■ DATA EXTRACT ■
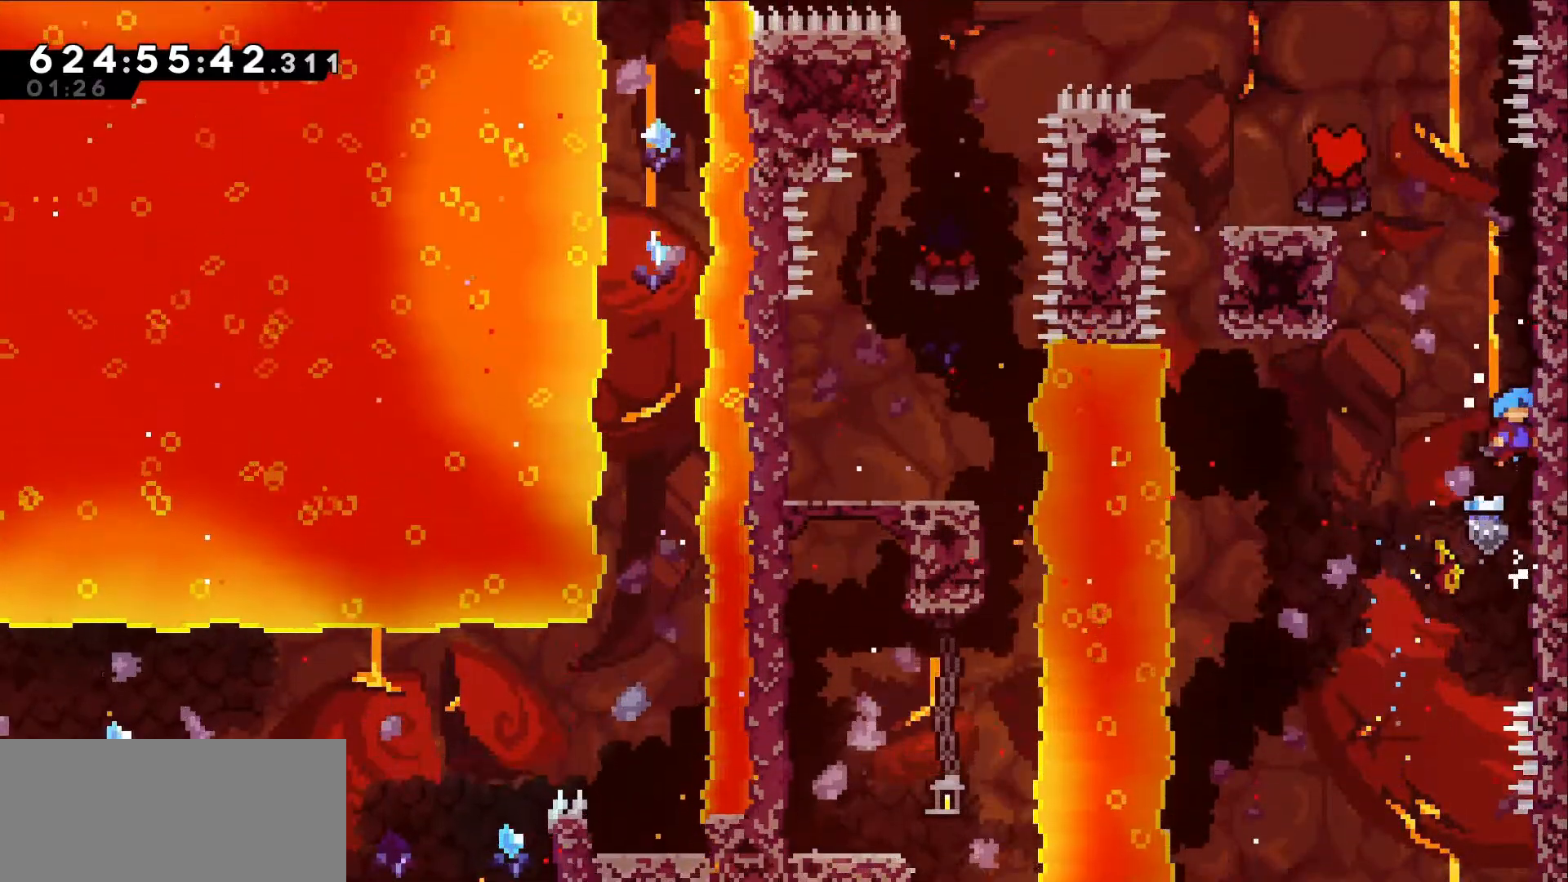
{"keys": ["grab", "up"], "events": [[67, "jump", "down"], [167, "right", "up"], [267, "jump", "up"]]}
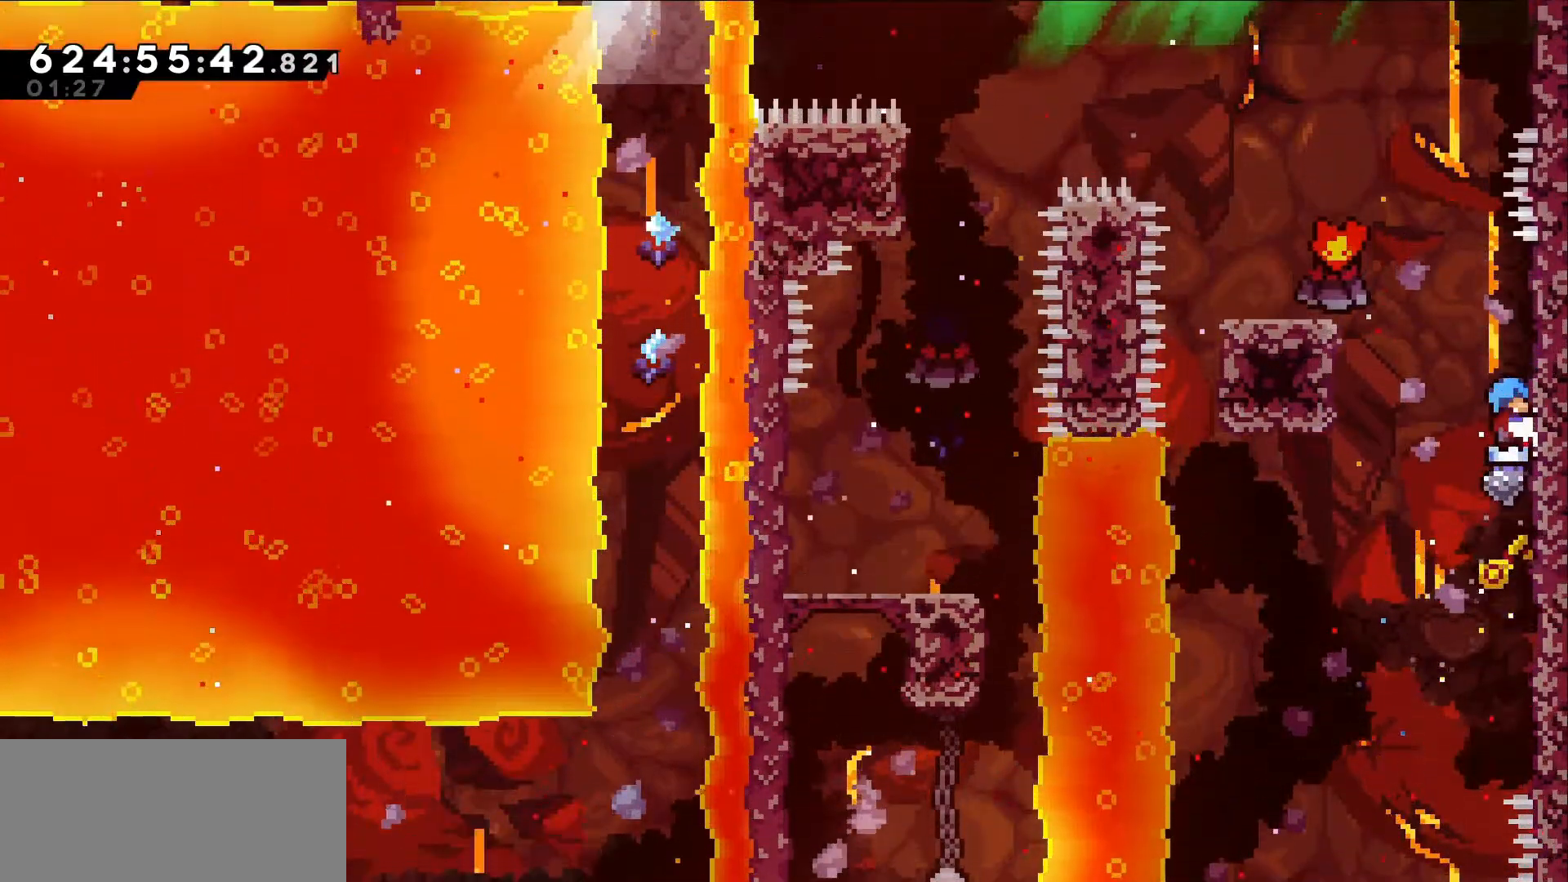
{"keys": ["jump", "right"], "events": [[184, "grab", "up"], [184, "up", "up"], [234, "jump", "down"], [317, "right", "down"]]}
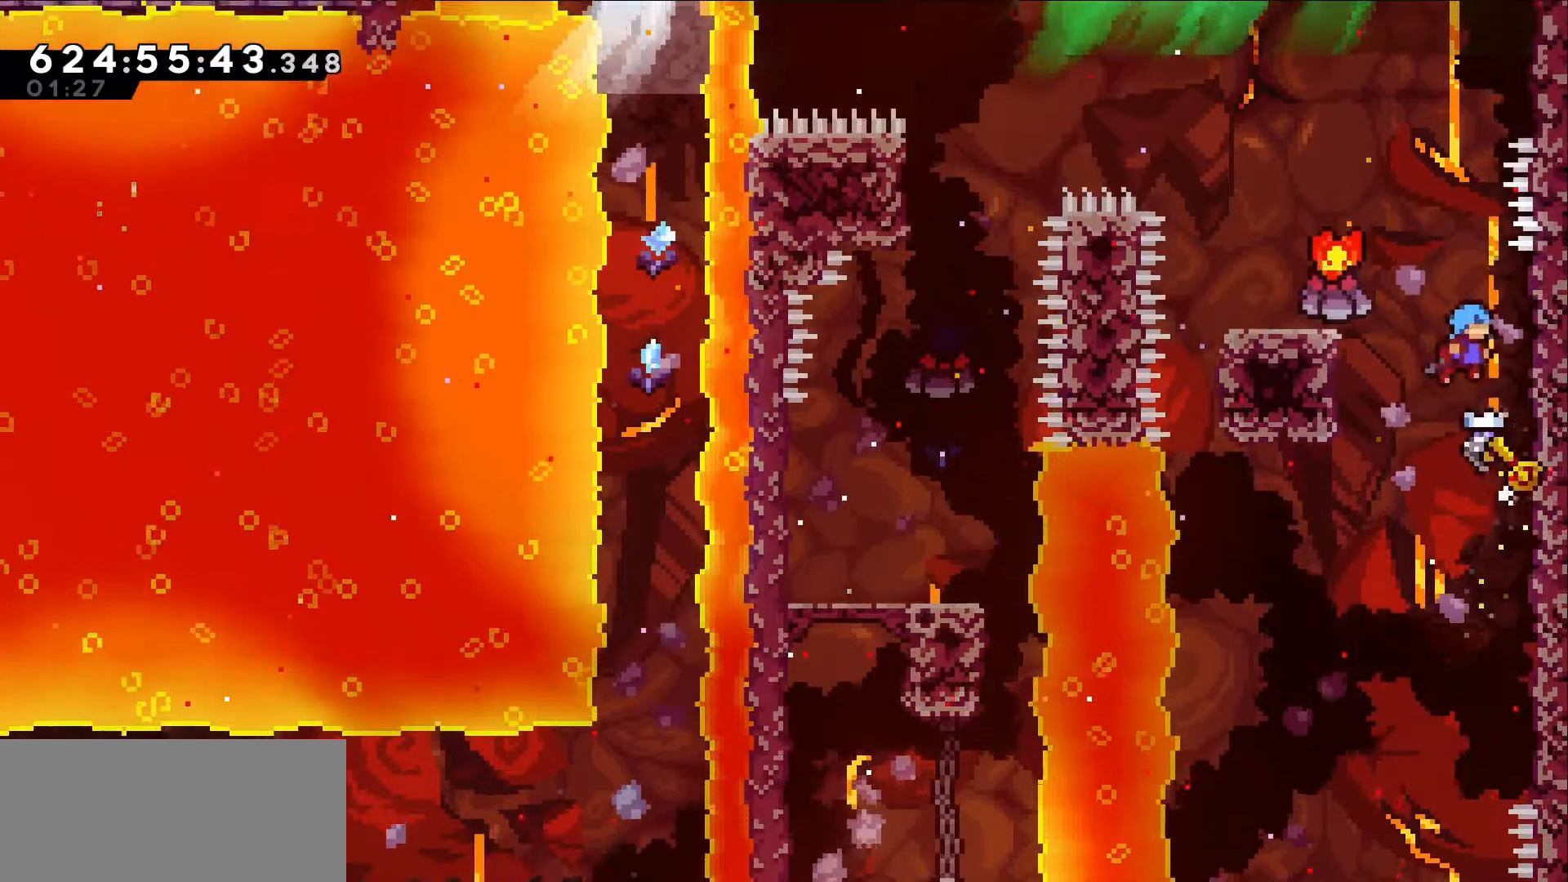
{"keys": ["jump", "left"], "events": [[50, "jump", "up"], [200, "jump", "down"], [200, "left", "down"], [200, "right", "up"]]}
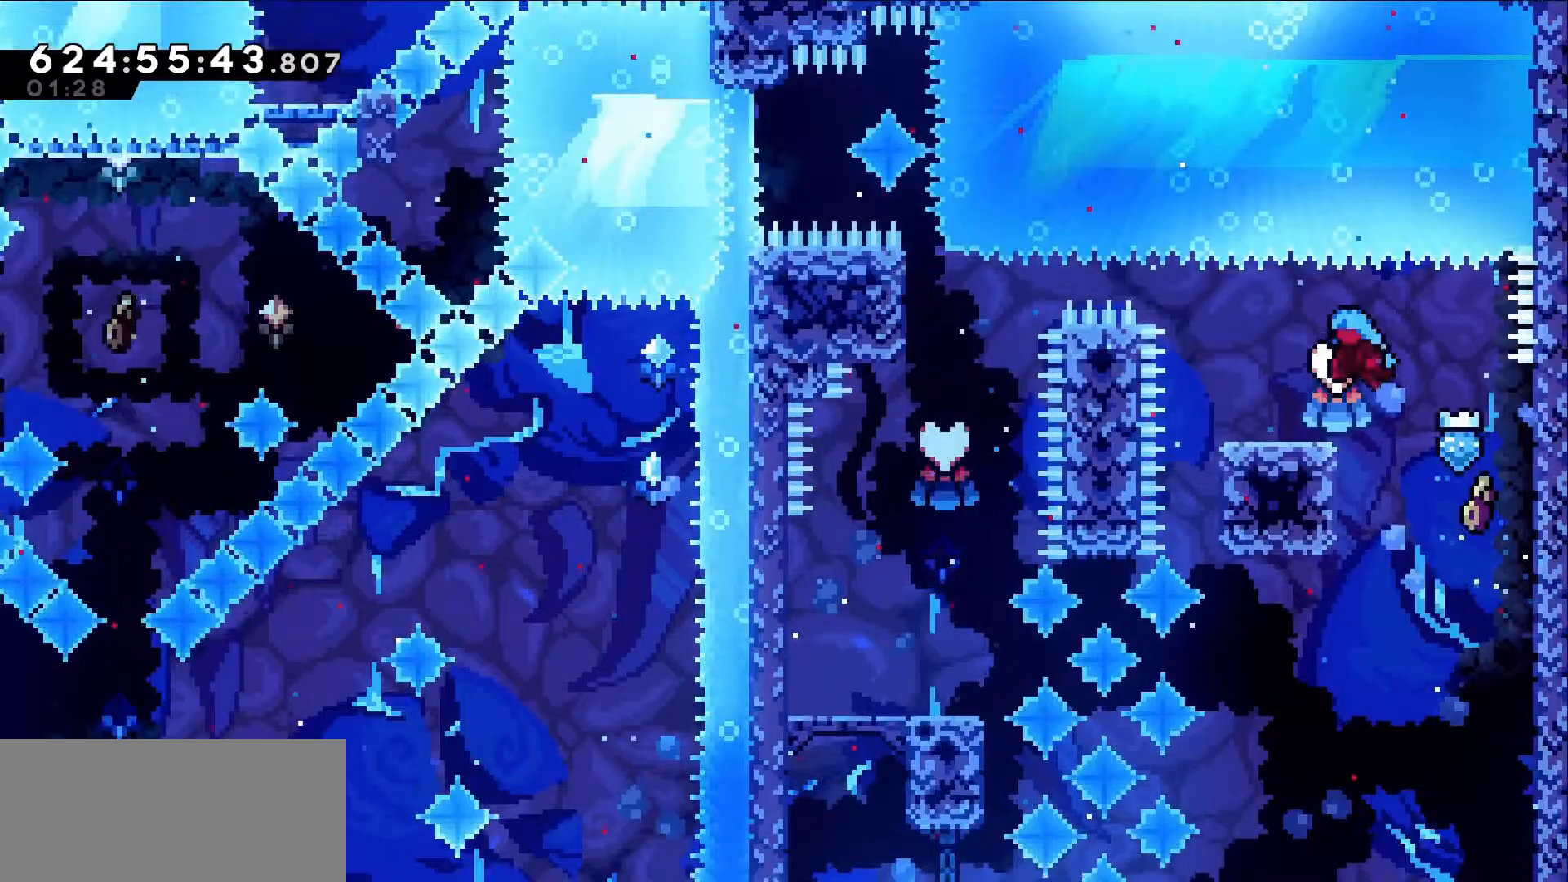
{"keys": [], "events": [[117, "jump", "up"], [167, "left", "up"]]}
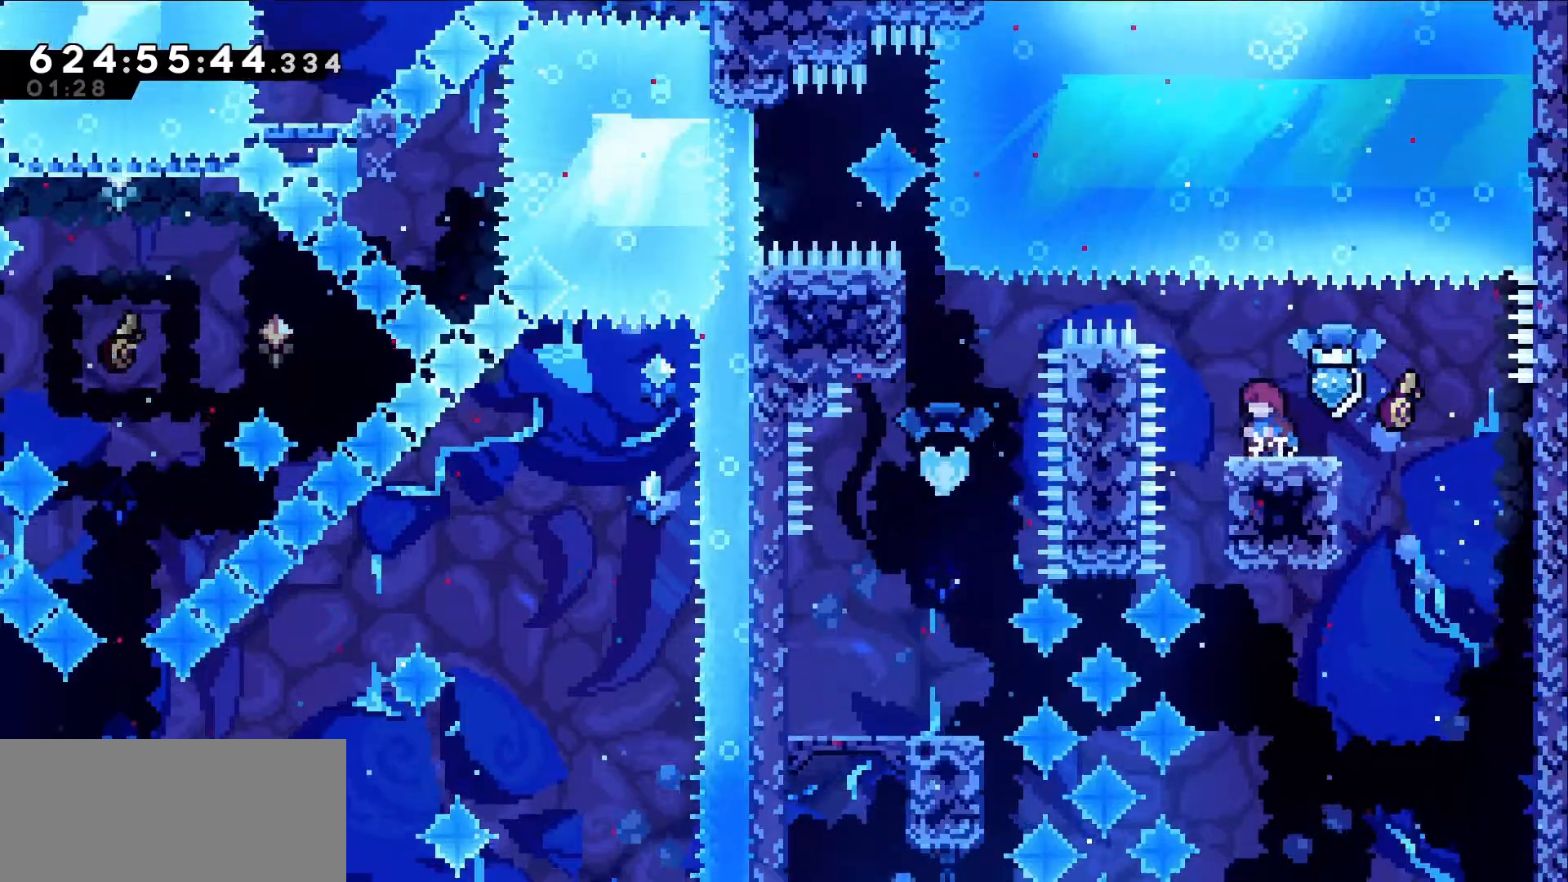
{"keys": ["down"], "events": [[317, "down", "down"]]}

■ WORK ORDER ■
Return every line from the entries that holds the string "grab".

■ ANSWER TO THE PROBLEM ■
{"keys": ["grab", "up"], "events": [[67, "jump", "down"], [167, "right", "up"], [267, "jump", "up"]]}
{"keys": ["jump", "right"], "events": [[184, "grab", "up"], [184, "up", "up"], [234, "jump", "down"], [317, "right", "down"]]}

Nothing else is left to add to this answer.